Saving staff time--and money--was the goal of a new online project in Washington State. Purchasers from some 250 state, county and city agencies can now head to the state's e-mall, at emall.dis.wa.gov, and shop for a variety of technology products and services from about 40 different contracts. "We take stuff from all over the place, which you had to be really smart to find, and put it into one portal," says Bob Deshaye of the Department of Information Services.

For instance, the state just joined the Western State Contracting Alliance in a contract for computers from Compaq, Dell, Gateway, IBM and CompUSA. Both large and small government agencies can get the computer prices negotiated under that large contract. That could be a major price savings for the smaller government agencies that might not have been able to buy in volume before the e-mall.

LESSONS FROM FAILURE

If getting complex computer projects to work were as simple as going to an e-mall, California wouldn't have experienced the series of expensive and embarrassing technology-project failures of the past few years. But the state has learned a lot of lessons from those failures, many of which have involved welfare-related systems.

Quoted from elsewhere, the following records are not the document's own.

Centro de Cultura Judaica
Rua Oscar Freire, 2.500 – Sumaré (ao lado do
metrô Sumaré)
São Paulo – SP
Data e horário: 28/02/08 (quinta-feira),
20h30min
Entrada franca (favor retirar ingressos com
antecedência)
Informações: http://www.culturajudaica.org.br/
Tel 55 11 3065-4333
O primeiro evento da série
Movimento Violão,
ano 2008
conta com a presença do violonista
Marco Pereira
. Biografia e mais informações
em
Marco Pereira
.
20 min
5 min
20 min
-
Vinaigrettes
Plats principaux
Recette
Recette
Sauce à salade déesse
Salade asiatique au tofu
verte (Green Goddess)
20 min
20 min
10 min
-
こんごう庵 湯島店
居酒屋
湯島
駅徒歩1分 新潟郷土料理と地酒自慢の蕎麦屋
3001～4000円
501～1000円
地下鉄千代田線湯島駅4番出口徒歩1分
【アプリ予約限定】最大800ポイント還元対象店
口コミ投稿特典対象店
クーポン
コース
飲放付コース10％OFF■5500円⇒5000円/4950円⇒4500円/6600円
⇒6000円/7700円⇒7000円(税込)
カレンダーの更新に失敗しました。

Now, a consortium of 18 California counties is tossing out a 30-year- old system for delivering social services and paying $321 million to replace it with a new centralized system. The consortium signed an 11- year contract with EDS to design, develop and implement the new system, called the CalWorks Information Network, or CalWIN, over a 51- month period.

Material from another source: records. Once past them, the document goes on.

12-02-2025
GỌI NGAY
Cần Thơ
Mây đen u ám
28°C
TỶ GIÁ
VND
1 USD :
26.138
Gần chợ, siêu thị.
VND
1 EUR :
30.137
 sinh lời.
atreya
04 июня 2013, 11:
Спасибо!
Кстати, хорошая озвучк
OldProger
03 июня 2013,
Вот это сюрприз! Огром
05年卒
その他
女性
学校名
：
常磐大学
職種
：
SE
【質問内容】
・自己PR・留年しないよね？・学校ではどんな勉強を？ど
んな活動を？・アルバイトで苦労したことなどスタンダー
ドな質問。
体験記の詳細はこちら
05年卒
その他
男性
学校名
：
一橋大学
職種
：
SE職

There are four such county consortia statewide. The goal of CalWIN, the largest system of its kind in the country, is to streamline how 40 percent of state recipients get Medicaid, food stamps, general assistance and other services.

"There will be very significant savings," says Sandra Erbs, manager of the California Welfare Case Data Consortium, from reductions in errors, increased productivity and other operational efficiencies--not the least of which will be the cost of running one system compared with the 18 now operating in the individual counties. There's another reason, she says, for some optimism: The counties, not the state, will be managing this project.